Exercise objective
Repeat exactly, and only, the lines from the one holding "O retorno do Tamagotchi: quanto vale hoje o" through the last line of the records below.

Stored entries
------------------------

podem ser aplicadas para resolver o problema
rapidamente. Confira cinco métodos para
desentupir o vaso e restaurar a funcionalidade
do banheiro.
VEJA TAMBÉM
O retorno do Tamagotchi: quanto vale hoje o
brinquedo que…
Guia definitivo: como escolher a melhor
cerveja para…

------------------------

Result of this task
O retorno do Tamagotchi: quanto vale hoje o
brinquedo que…
Guia definitivo: como escolher a melhor
cerveja para…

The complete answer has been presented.